▸ **Objectif de la tâche**
Le passage sur la crise européenne confirme-t-il ces affirmations : 1. L'accord trouvé à Bruxelles est jugé partiel et insuffisant. 2. Le fonds de stabilité financière est adossé à la Banque centrale. 3. Nicolas Sarkozy s'est exprimé à la radio jeudi soir. Pour chacune, répondez par oui ou non en citant à l'identique les mots du passage qui tranchent.

Le candidat socialiste répond à Nicolas Sarkozy, qui s'est exprimé
à la télévision jeudi soir, dans une émission de pédagogie sur la crise
européenne.
Pensez-vous que, jeudi 27 octobre, "la zone euro a trouvé une solution à sa crise", comme l'a affirmé Nicolas Sarkozy ?
La zone euro a évité le pire, mais l'accord trouvé à Bruxelles est partiel et insuffisant. Partiel car il ne comporte aucun progrès dans la gouvernance économique de la zone euro. Insuffisant parce que le fonds de stabilité financière présente deux lacunes. La première est qu'il n'est pas adossé à la Banque centrale, ce qui était une revendication française que M. Sarkozy a abandonnée. La seconde est qu'il n'est pas doté de façon telle qu'il puisse protéger les pays les plus vulnérables contre d'autres secousses. Rien n'est réglé dans la durée.
M. Sarkozy n'est pas opposé à ce que la Chine contribue au sauvetage de la zone euro. Qu'en pensez-vous ?

▸ **Liste des données**
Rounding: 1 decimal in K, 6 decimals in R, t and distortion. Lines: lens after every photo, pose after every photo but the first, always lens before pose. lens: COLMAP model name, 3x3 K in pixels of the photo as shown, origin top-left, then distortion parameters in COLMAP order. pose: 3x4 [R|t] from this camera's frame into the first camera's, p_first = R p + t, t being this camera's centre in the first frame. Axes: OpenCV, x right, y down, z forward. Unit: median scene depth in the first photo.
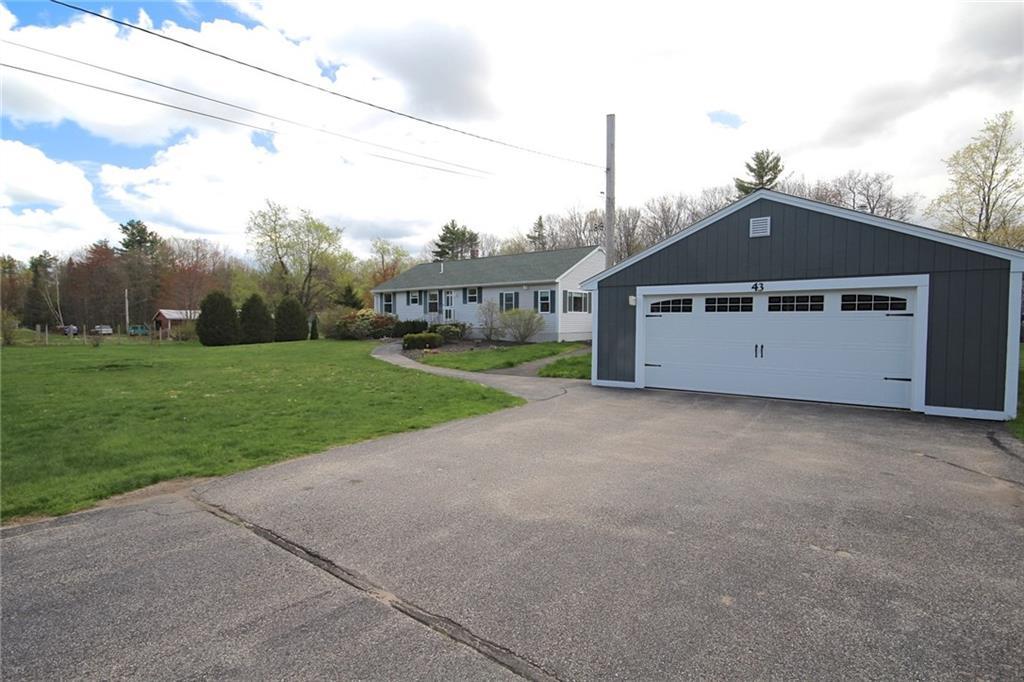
lens RADIAL K [[531.0, 0, 512.0], [0, 531.0, 341.0], [0, 0, 1]] dist [0.000576, 0.000247]
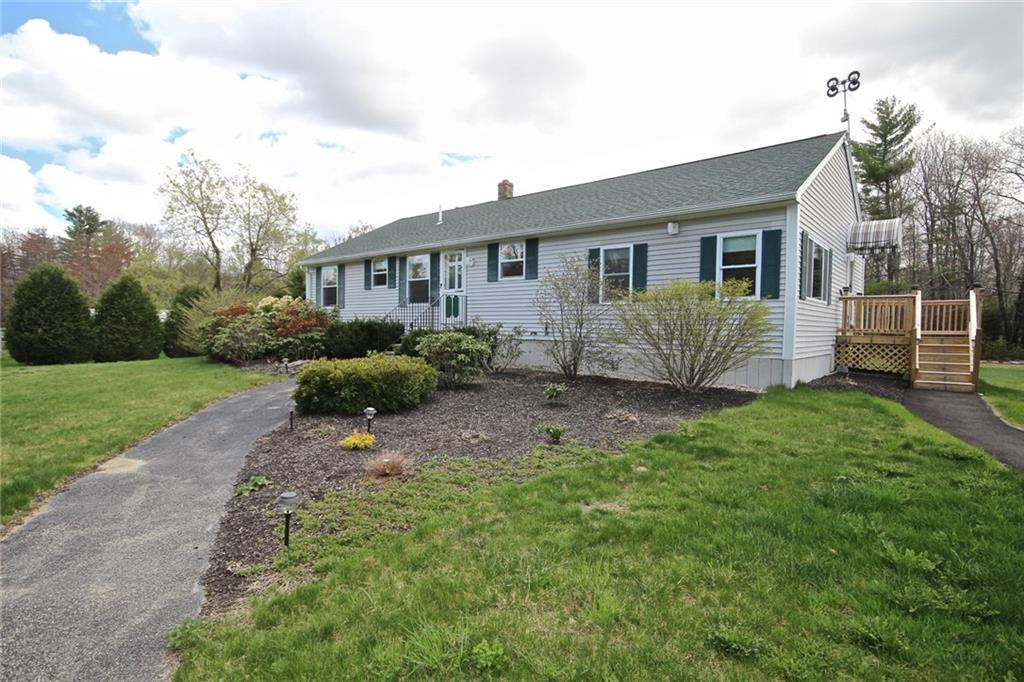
lens RADIAL K [[531.0, 0, 512.0], [0, 531.0, 341.0], [0, 0, 1]] dist [0.000576, 0.000247]
pose [[0.999920, 0.012623, -0.001256, -0.070575], [-0.012643, 0.999770, -0.017304, -0.015916], [0.001037, 0.017318, 0.999849, 0.568125]]
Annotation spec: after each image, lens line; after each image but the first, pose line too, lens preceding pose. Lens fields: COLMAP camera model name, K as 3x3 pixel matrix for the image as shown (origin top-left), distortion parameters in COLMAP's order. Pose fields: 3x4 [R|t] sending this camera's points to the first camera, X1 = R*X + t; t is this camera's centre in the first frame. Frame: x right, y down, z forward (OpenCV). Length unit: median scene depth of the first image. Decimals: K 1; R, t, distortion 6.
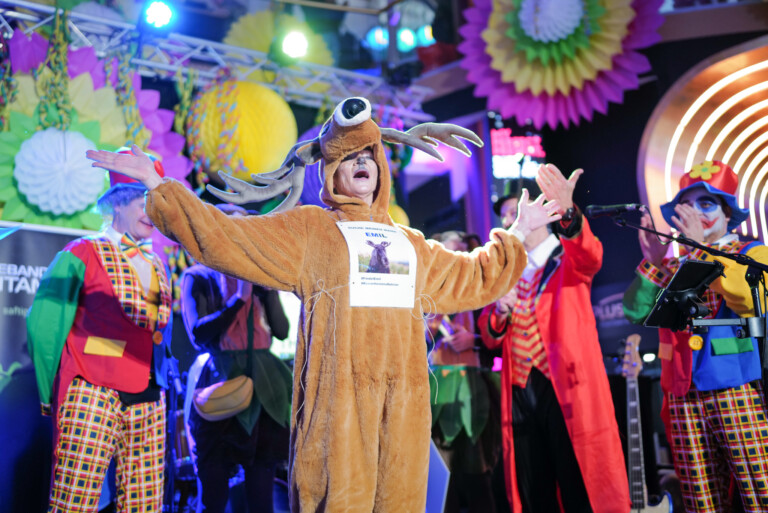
lens RADIAL K [[740.9, 0, 384.0], [0, 740.9, 256.5], [0, 0, 1]] dist [0.010263, 0.000551]
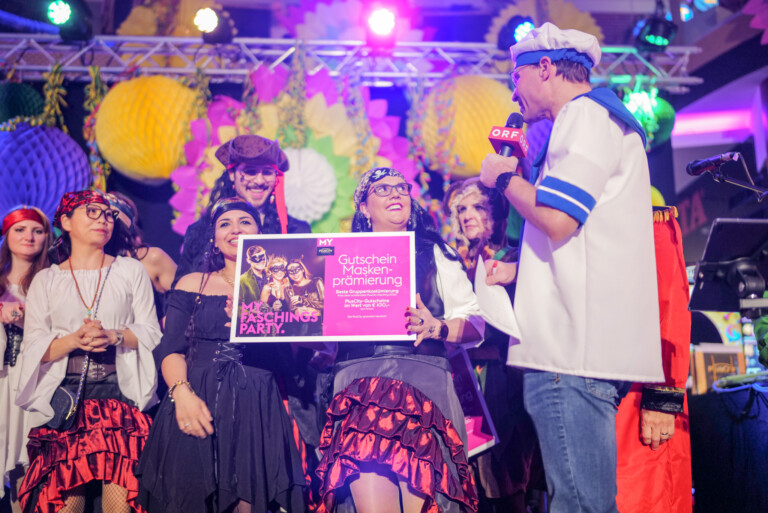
lens RADIAL K [[740.5, 0, 372.4], [0, 740.5, 256.5], [0, 0, 1]] dist [0.003813, 0.019940]
pose [[0.866520, -0.055215, -0.496079, 0.193709], [0.053010, 0.998422, -0.018532, 0.015974], [0.496319, -0.010239, 0.868080, 0.095206]]
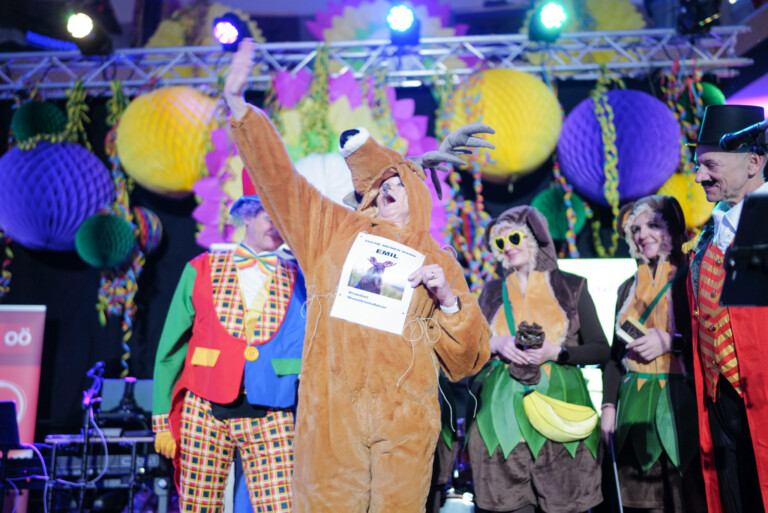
lens RADIAL K [[740.9, 0, 384.0], [0, 740.9, 256.5], [0, 0, 1]] dist [0.010263, 0.000551]
pose [[0.829477, -0.094993, -0.550404, 0.203855], [0.088365, 0.995339, -0.038615, 0.024321], [0.551507, -0.016606, 0.834005, 0.157373]]
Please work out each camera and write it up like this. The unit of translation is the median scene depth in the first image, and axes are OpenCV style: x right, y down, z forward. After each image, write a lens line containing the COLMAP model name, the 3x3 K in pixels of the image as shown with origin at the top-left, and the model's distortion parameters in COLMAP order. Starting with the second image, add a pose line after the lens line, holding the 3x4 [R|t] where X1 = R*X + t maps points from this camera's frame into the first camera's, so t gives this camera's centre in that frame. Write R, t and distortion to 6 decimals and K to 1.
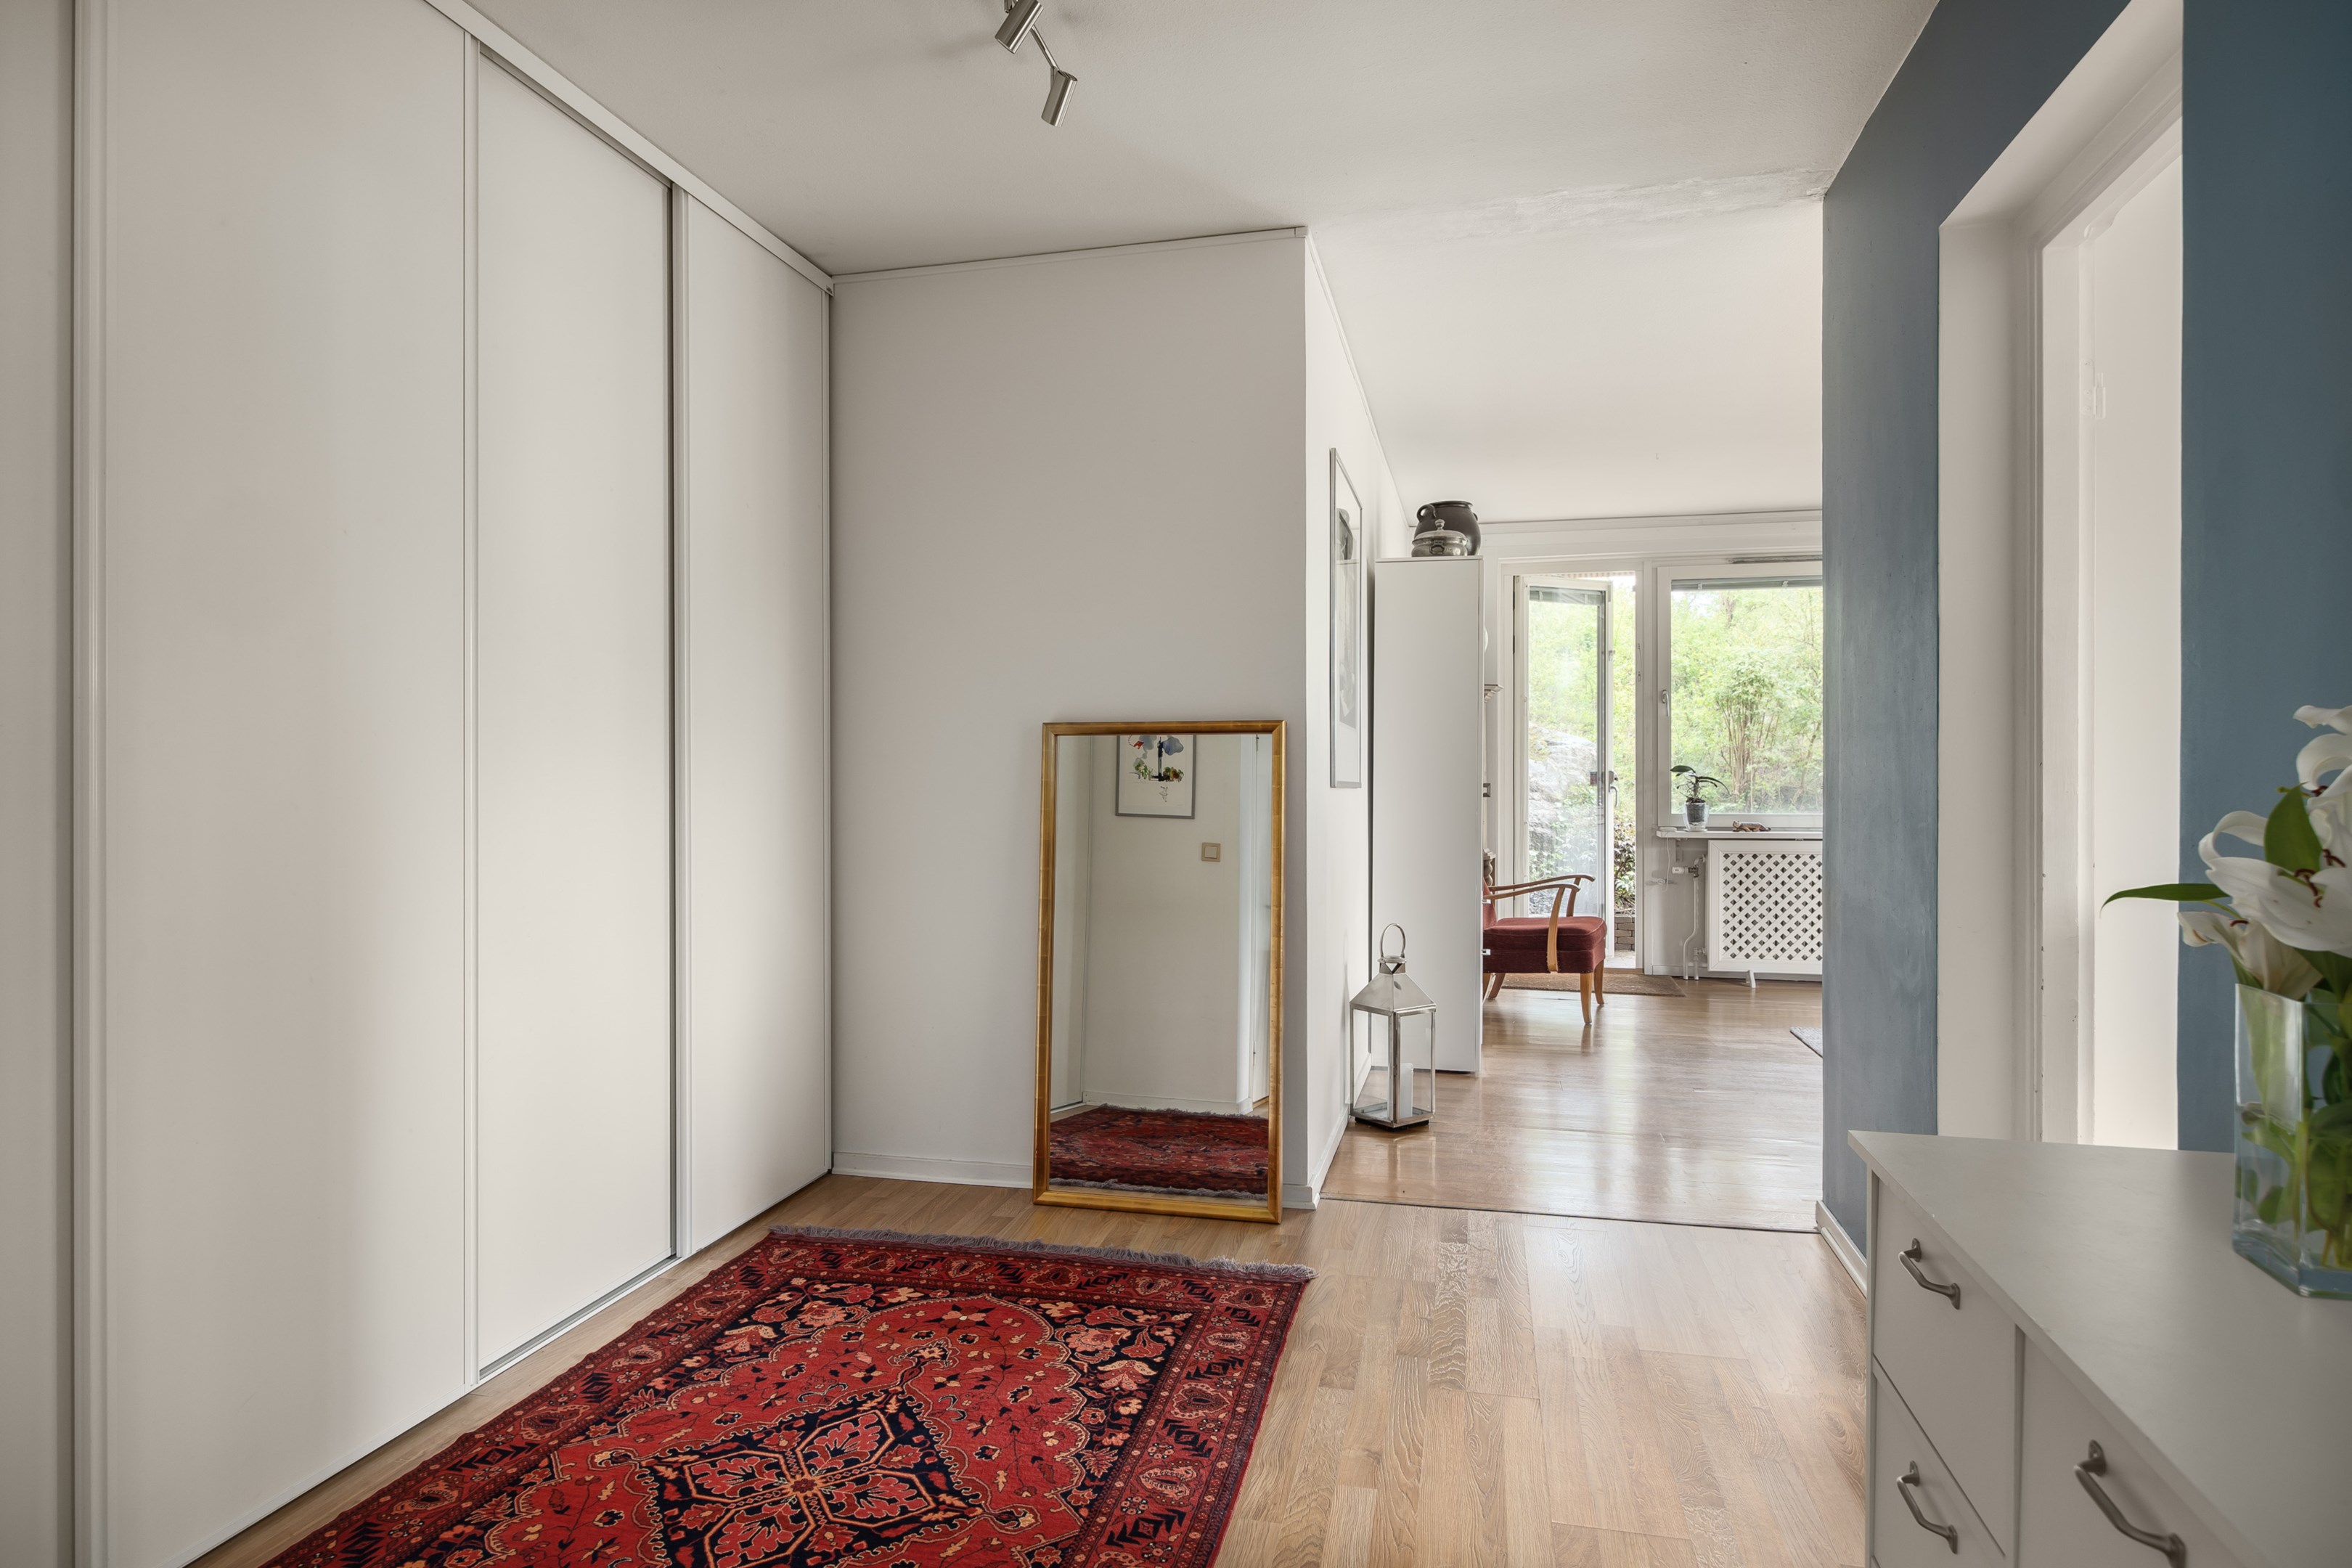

▸ **Réponse au problème**
1. Oui : « l'accord trouvé à Bruxelles est partiel et insuffisant »
2. Non : « il n'est pas adossé à la Banque centrale »
3. Non : « à la télévision jeudi soir »